The superimposition of the energy crisis could explain the more bearish tone evident in Europe. The euro lost 1.5% against the US dollar. Currency movements were at the forefront, with the fall in the Euro (or even the strength of the Dollar against most G10 currencies) taking over the stock market roll. The Euro hit a nearly 20-year low of 102.35 and is currently around 1.0265. The heightened risk to the eurozone economy from reduced gas supplies is clear, with the next key date now July 20/21 to see if gas supplies return to ‘normal’ after scheduled maintenance on the Nordstream gas pipeline to Europe from Russia is due to end. These risks are not new and NAB’s FX strategy team has been estimating for many months that the Euro will reach parity with the USD before the end of the year.

Reflecting these same themes, declines against the dollar among G10 currencies were led by Scandinavian currencies, with the NOK down 2.2%. The US dollar was previously up 0.5% against the yen in Asia, but held steady during the day as risk momentum settled.
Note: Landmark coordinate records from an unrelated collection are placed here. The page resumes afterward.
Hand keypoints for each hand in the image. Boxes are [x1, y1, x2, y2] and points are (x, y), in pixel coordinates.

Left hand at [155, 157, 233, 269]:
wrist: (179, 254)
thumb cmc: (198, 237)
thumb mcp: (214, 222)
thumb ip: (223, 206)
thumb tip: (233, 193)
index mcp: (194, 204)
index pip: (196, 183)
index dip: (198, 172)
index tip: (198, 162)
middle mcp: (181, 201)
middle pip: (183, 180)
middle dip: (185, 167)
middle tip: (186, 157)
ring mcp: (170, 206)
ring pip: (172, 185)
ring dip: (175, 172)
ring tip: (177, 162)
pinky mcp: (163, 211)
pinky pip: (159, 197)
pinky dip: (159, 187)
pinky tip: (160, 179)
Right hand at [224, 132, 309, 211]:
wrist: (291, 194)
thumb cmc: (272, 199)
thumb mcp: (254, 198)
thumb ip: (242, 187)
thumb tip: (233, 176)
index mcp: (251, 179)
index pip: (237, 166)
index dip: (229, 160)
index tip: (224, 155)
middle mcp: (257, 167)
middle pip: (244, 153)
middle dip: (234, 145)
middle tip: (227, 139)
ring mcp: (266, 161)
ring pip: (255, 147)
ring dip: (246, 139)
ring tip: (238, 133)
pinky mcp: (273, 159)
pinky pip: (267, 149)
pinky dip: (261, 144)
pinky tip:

The AUD was down 1.0% at 0.6798, after hitting a fresh 2-year low at 0.6762; Friday’s low at 0.6764 won’t last long. The US Dollar is up 1.3% on the DXY and at 106.5 hit a new 20-year high.

In line with recession fears, yields fell globally. The German 10-year fell 15 bps to 1.18%, while gilt yields saw a similar decline, down 15 bps to 2.05%. The rise in US yields seen in the Asian trading session reversed and the curve flattened. The US 10-year yield fell 7bps to 2.81%, after hitting a high of 2.98% earlier and the 2-year 1bp to 2.82%. The 2s10 curve returns to inversion, albeit narrowly.
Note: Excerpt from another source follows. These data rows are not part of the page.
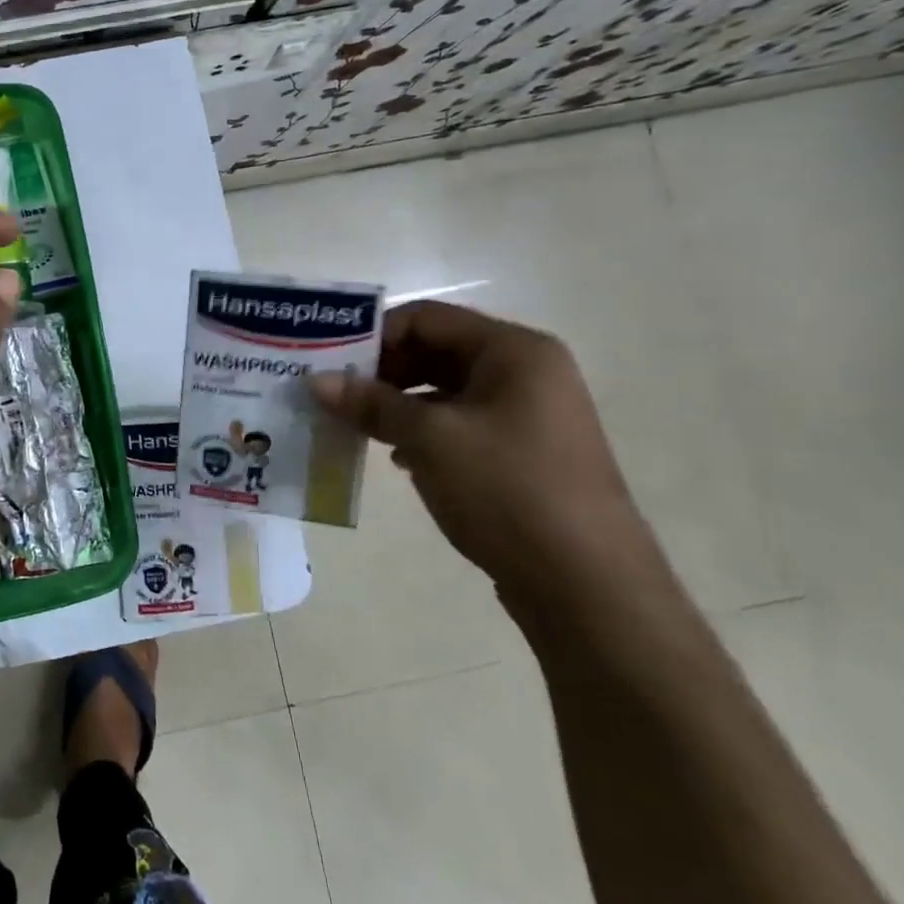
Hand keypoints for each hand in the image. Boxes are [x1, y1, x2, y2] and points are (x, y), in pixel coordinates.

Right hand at [310, 300, 670, 616]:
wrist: (587, 585)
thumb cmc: (508, 491)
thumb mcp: (429, 439)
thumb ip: (371, 403)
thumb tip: (316, 381)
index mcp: (514, 351)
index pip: (426, 318)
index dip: (373, 336)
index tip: (330, 364)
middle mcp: (526, 373)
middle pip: (435, 351)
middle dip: (381, 372)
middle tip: (334, 396)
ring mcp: (528, 415)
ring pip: (444, 391)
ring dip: (396, 404)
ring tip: (354, 426)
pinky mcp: (522, 453)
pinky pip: (459, 424)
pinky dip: (421, 432)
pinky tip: (394, 457)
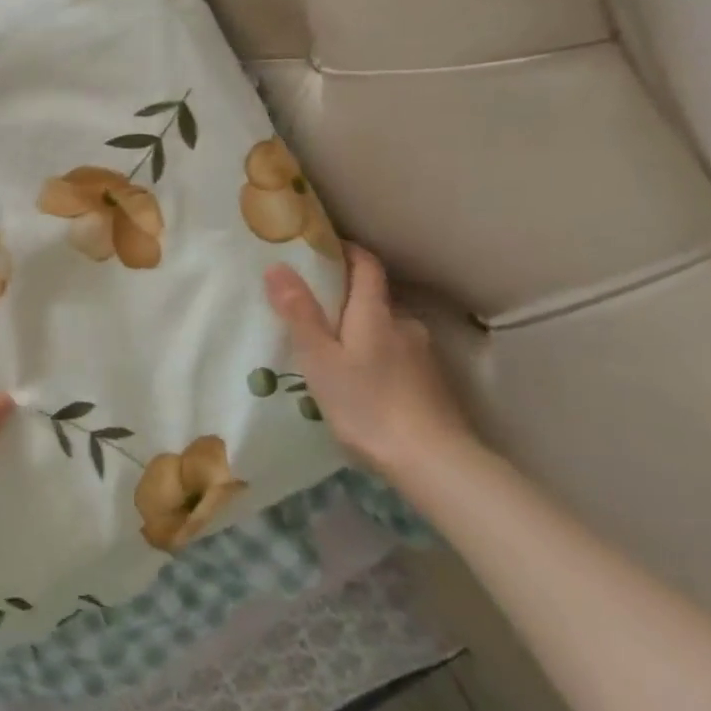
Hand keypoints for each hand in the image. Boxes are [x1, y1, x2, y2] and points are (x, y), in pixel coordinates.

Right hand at [264, 244, 476, 478]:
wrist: (433, 461)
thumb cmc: (367, 404)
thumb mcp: (320, 359)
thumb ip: (299, 313)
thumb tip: (277, 267)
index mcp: (375, 313)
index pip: (366, 265)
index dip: (346, 251)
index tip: (322, 248)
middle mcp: (403, 325)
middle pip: (374, 298)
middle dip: (346, 298)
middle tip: (313, 310)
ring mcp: (422, 355)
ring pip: (386, 330)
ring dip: (362, 332)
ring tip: (333, 353)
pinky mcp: (431, 384)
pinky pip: (397, 356)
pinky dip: (377, 358)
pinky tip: (361, 383)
Yesterday, the RBA raised its cash rate target by 50 basis points to 1.35%, as widely expected. There was also little change to the concluding paragraph which continues to note that “the Board expects to take further steps in the process of normalizing monetary conditions in Australia over the coming months.” And that “the Council is committed to taking the necessary steps to ensure that inflation in Australia returns to target over time”. No big surprises then from the Bank, with more rate hikes clearly in sight, though those looking for signs that the Bank would follow the Fed in communicating a quick march into restrictive territory may have been disappointed. by adding the comment that medium-term inflation expectations are “well anchored” and the “great attention” paid to uncertainties about the reaction of household spending.
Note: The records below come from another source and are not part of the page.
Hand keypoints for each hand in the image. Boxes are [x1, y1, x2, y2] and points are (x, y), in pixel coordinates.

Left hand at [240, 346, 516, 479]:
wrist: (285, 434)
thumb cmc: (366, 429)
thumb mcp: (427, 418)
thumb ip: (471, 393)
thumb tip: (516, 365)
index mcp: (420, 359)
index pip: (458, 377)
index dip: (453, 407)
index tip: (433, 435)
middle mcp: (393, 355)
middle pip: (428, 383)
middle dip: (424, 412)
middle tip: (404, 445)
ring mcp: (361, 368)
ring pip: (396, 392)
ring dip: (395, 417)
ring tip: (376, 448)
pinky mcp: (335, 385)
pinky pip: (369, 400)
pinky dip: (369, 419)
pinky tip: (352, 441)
The data stream yesterday was light. Caixin China Services PMI, a survey that has a higher weighting for small businesses than the official index, came in well above expectations at 54.5 in June. This reflects the strength of the official non-manufacturing PMI and points to a strong rebound in June after activity was previously mired by COVID restrictions. But in a timely reminder of the fragility of current settings in China, Shanghai began mass testing in nine districts after detecting cases on Sunday and Monday, while Xi’an began seven days of control measures, including the closure of schools and restaurants. In other UK news, key members of Prime Minister Boris Johnson’s cabinet have resigned. Johnson reportedly promised to stay on and replace Chancellor of the Exchequer Rishi Sunak and Health Secretary Sajid Javid possibly as early as Tuesday.


  • A quiet day on the national calendar with nothing notable
  • In the United States, the ISM services index is seen down nearly 2 ppt to 54.0. JOLTS job postings for May are the only other data of note.
  • The June FOMC minutes are also released, but are unlikely to contain much new information given the volume of federal speakers we have enjoyed since then.